Ambiguité éducative 3

   La brise secoue doucement les branches nouvelles des platanes ; sur la place, il ne reste que quelques voitures éparses dont aucune de neuve. Ce n’est pas la raison pour laquelle les jeunes se donnent rendez-vous tous les soirs pour taper dans le ballon : Les soirs de juin  sont propices aux jeux adolescents. La proximité des vacances apporte une sérénité ; l’air agréable mais pas trop chaud, permet de ressortir le soir sans que les parents ne trouvent trop à redire. Depuis une semaine, les garçons de la rue jouent au foot pendant une bonne heure chaque soir ; ils rentrent habituellement au premier sang, comme à l’époque des duels du temps jadis.

Le ballon est à Alain ; il se prend pour Beckam, la vedette de Chelsea qui a marqué le but en finale de la coupe du monde. Un jour, il sera célèbre comme lui, signera à Marseille et aura une Ferrari F80 ou deux… Pour le moment, il tâte de la balle avec les gars de la rue sur la place du village. Ce soir, il y a tout le monde : Benjamin qui se débrouille pas mal ; il y a Cyprien, et puis Francis ; il y a les filles aussi qui sont à papoter sur le banc juste en face des garçons, comme par hasard.

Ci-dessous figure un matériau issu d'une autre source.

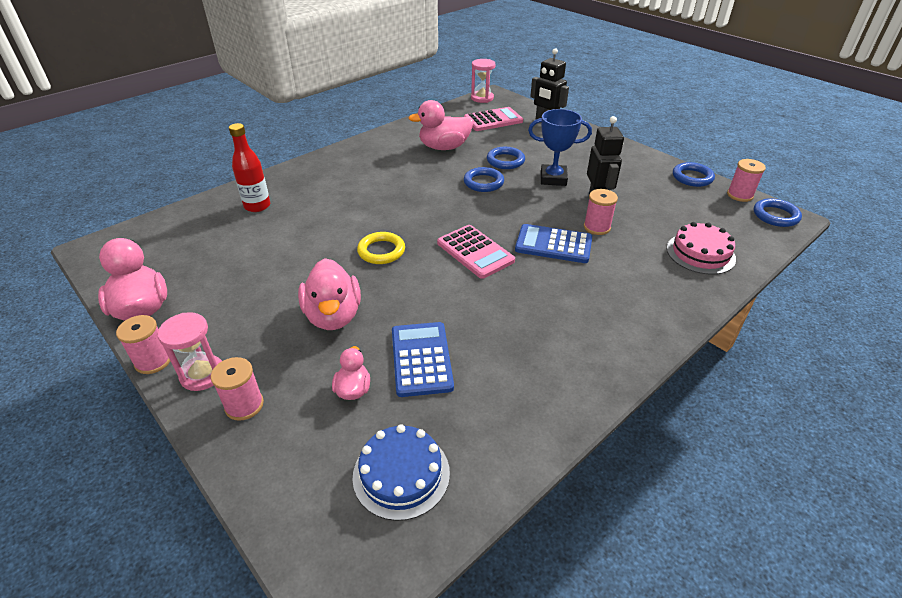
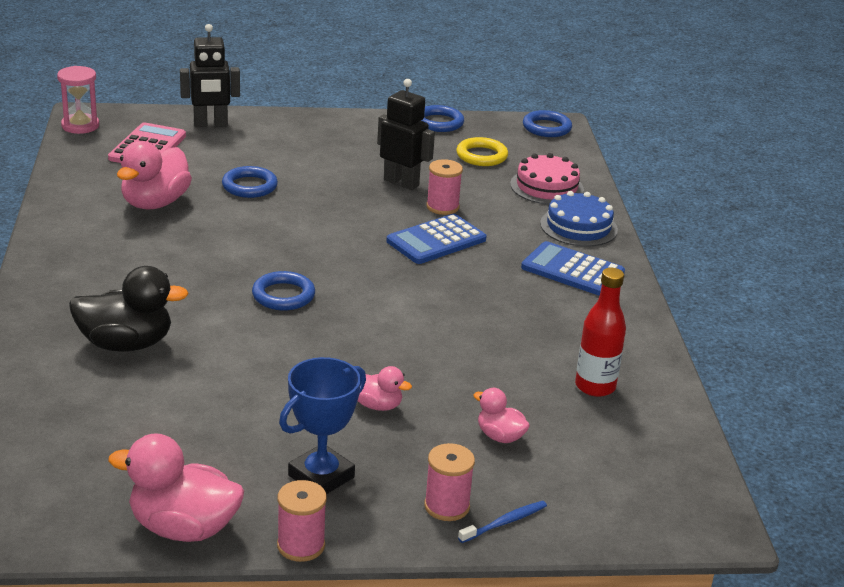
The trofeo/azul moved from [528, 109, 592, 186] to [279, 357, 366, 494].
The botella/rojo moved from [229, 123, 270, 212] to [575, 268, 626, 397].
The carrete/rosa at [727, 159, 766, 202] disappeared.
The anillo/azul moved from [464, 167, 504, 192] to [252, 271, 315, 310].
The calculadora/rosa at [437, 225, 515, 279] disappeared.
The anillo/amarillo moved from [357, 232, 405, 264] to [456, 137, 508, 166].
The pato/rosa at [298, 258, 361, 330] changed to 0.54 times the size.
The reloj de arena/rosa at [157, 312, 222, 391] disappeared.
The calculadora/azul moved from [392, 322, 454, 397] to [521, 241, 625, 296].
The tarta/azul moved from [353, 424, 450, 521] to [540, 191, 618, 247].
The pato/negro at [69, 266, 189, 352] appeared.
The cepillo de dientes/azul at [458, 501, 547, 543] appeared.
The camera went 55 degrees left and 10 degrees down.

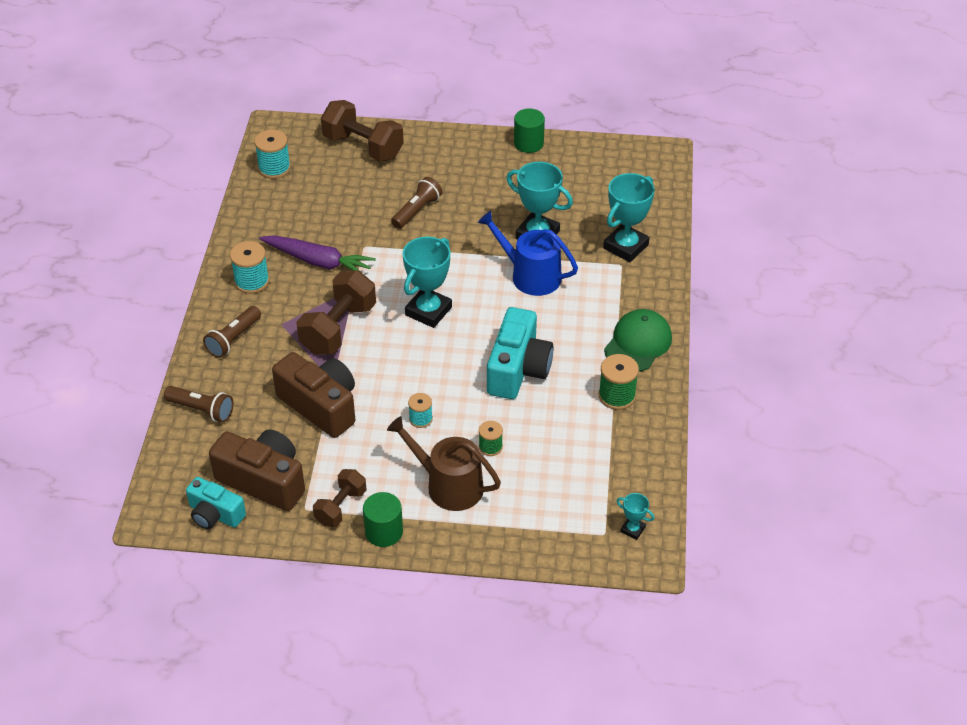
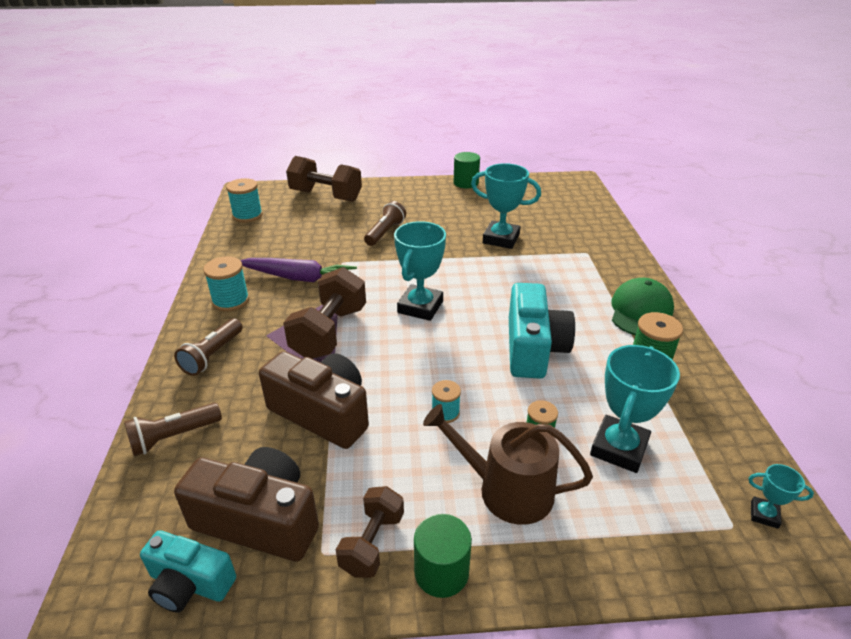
The trofeo/turquesa moved from [603, 173, 655, 262] to [590, 345, 680, 473].
The regadera/azul at [478, 211, 578, 296] disappeared.
The lámpara de mano/marrón at [164, 386, 233, 422] turned 135 degrees clockwise.
The camera went 10 degrees left and 10 degrees down.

La belle Candice est au milieu de ses copines Clotilde, Sandy et puis Jade de dos ; elles font semblant de ne pas suivre la partie de foot, mais dévisagent les joueurs au moindre éclat de voix. Il y a aussi Seth qui est à l’écart mais Alain ne veut pas qu’il joue car il a deux pieds gauches ; alors, il est quand même venu ce soir mais sans pouvoir se mêler aux gars de la rue ni bien sûr avec les filles. Seth qui a des gestes parfois un peu précieux, pourrait pourtant faire un excellent goal entre le panneau stop et la poubelle à papier. Mme Gaubert en haut à droite, est en train d’accrocher son linge à sa fenêtre sur un pauvre étendoir fixé dans le volet à persienne. Elle en profite entre deux chaussettes, de bien identifier qui sont les jeunes ce soir dehors, les filles bien sûr mais aussi les garçons au cas où un carreau viendrait à descendre avec fracas sur la place. Mais il y a peu de dégâts. Par contre les règles des contacts ne sont pas du tout homologuées par les instances internationales : Chaque joueur laisse traîner sa jambe lors de l’action pour créer un choc avec l’adversaire. Ce que la beauté du sport perd, est amplement compensé par la virilité et le déploiement d’hormones mâles comme des messages subliminaux envoyés vers le banc avec au centre la superbe Candice.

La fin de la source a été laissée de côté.